Why I believe that Microsoft and Yahoo! are dying

I use the Internet everyday. The two most things I do is checking emails and searching for information. For these two purposes, Microsoft and Yahoo are completely useless for me. I don't have to tell you Google is the best. But, there is a bigger application on which Microsoft and Yahoo! is dying, the social networking. Microsoft and Yahoo! can't make their services sticky to users by integrating their services. And, they can't follow the trends, like iPhone or Ajax.

Stickiness 

When I say social networking, I mean everything between me and friends in the cyber space, photos, videos, status, instant messages, blogs, etc. You may say, well, Microsoft and Yahoo! have them all. Right, the problem is that they didn't integrate them well.

Google integrates all these services very well. An instant messenger has no difference with an email. Thus, the chat log is an email. If I am offline and my friend send me a message, it will become an email for me.
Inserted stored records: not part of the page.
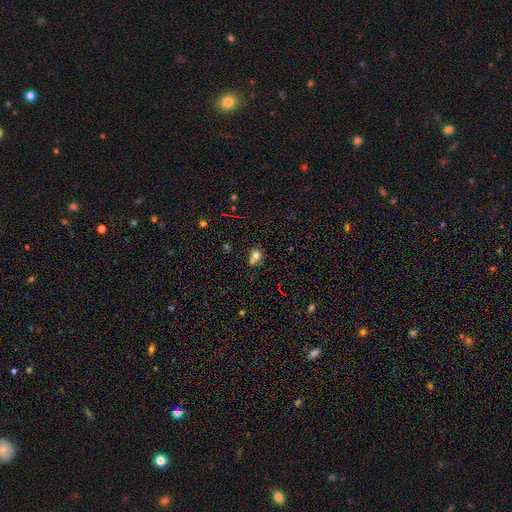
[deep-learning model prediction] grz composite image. It shows a smooth galaxy with no disk features (71%) that is round (73%). Merging: none (47%).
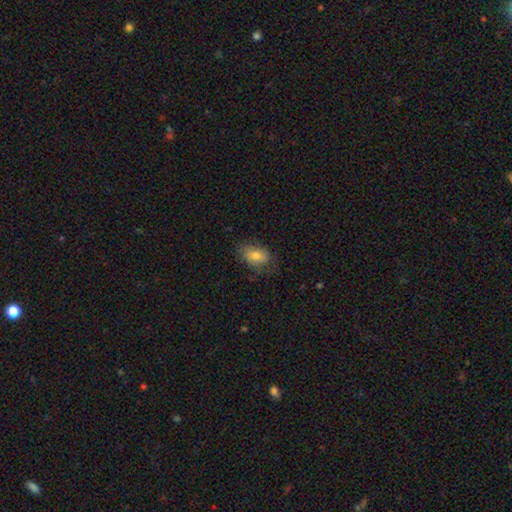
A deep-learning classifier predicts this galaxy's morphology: This appears to be a smooth galaxy with no disk features (73%) that is in between round and cigar-shaped (86%). Merging: none (68%).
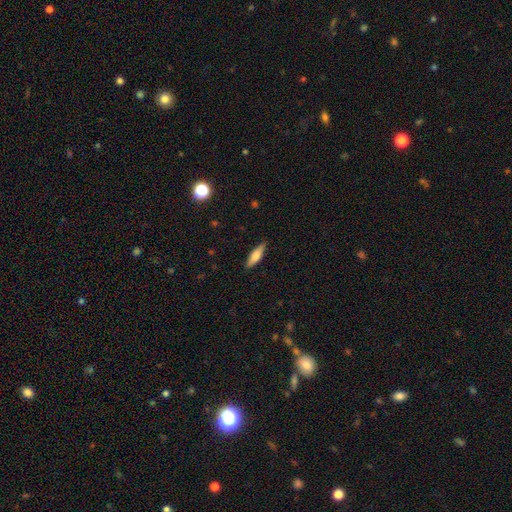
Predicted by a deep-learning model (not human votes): Smooth or featured: smooth — 66% (featured or disk — 28%)
How rounded: cigar-shaped — 63% (in between — 35%)
Merging: none — 86% (minor disturbance — 11%)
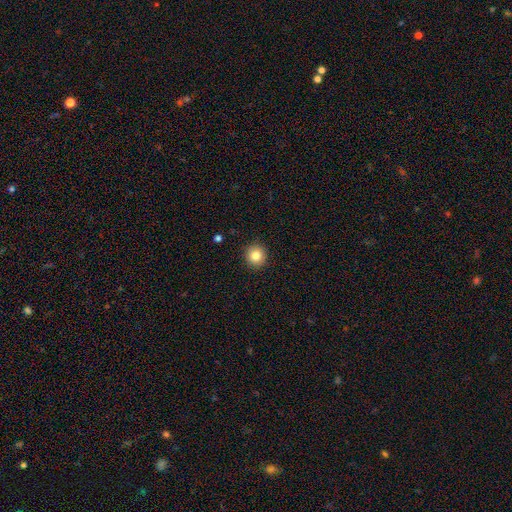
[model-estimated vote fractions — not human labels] This is clearly a smooth galaxy (84%). How rounded: clearly round (93%). Merging: clearly none (92%).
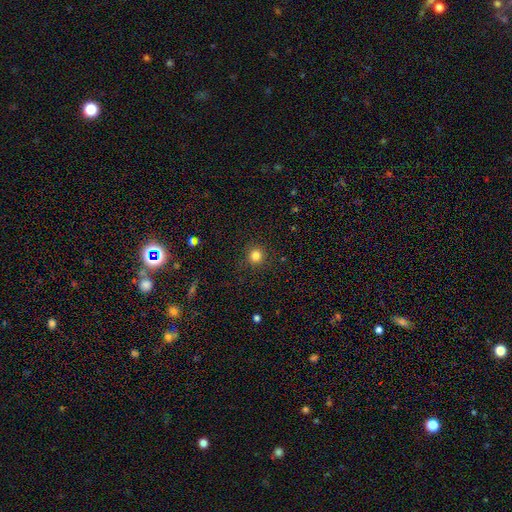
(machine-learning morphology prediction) A smooth galaxy with no disk features (82%) that is round (94%). Merging: none (90%).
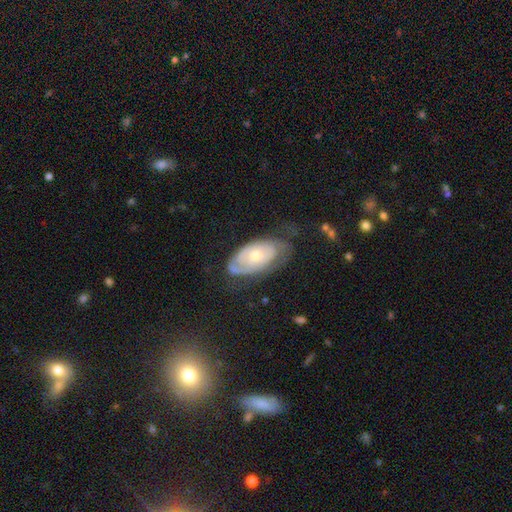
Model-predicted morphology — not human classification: smooth-or-featured: featured or disk: 58% | smooth: 36% | star or artifact: 6%
  disk-edge-on: no: 91% | yes: 9%
    bar: no: 83% | weak: 15% | strong: 3%
    has-spiral-arms: yes: 62% | no: 38%
    bulge-size: moderate: 47% (tied) | small: 47% (tied) | large: 3% | none: 1% | dominant: 1%
  merging: none: 48% | minor disturbance: 31% | major disturbance: 19% | merger: 2%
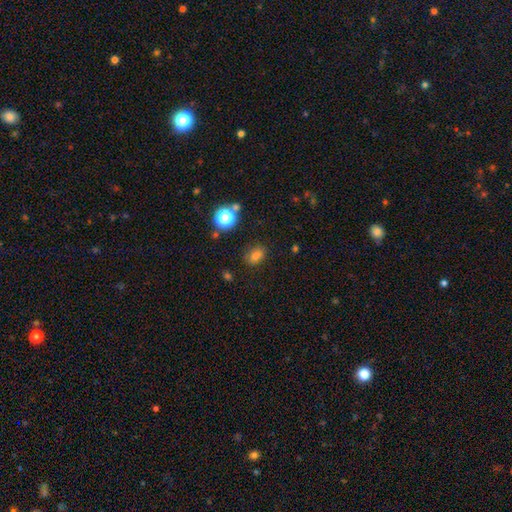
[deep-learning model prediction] Smooth or featured? smooth (74%)
How rounded? in between (66%)
Merging? none (80%)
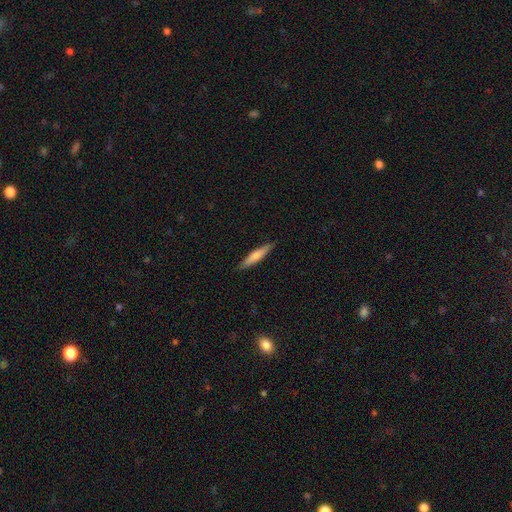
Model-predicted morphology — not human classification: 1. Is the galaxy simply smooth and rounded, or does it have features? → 73% smooth, 22% featured or disk, 5% star or artifact.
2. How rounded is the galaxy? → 87% cigar-shaped, 12% in between, 1% round.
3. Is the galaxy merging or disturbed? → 89% none, 9% minor disturbance, 2% major disturbance, 1% merger.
If my friend is lazy, they can leave me a voice message, even through telephone via Google Voice, and it will become an MP3 file in my Gmail. I just need to click the "Play" button inside my email.

My Gmail contacts are my contacts for everything, my Google Docs, my Google Talk, etc. I don't have to maintain different contact lists for different purposes.

For Facebook, everything is also integrated. I can share everything with my friends on Facebook. You must have seen "Share on Facebook" button on many news websites. They can stalk my life pretty well in Facebook.

One thing drives me crazy is that in Microsoft and Yahoo!, every service they provide is discrete. My instant messaging contacts are not the same as my Email contacts. The message people send me on their social website is not part of my email.

The trend: iPhone and Ajax

In the iPhone/iPod Touch era, I haven't heard any Microsoft or Yahoo! iPhone/iPod Touch application (let's call it iApp) or anyone using such an iApp. I use my iPod Touch as a portable Internet terminal. Google and Facebook have free iApps then I use their services.

Another trend is the Ajax technology. Very apparently, Microsoft and Yahoo! 's Ajax has many bugs, including the incompatibility with some browsers - I seriously mean Firefox, Chrome or Safari. And their Ajax sometimes fails on my browsers - maybe even the simple login at Microsoft Hotmail. The real Ajax program is like Google and Facebook's user interface, fast, small and neat.

So, they are dying. And don't worry. Just let them die - I have no stock share on them.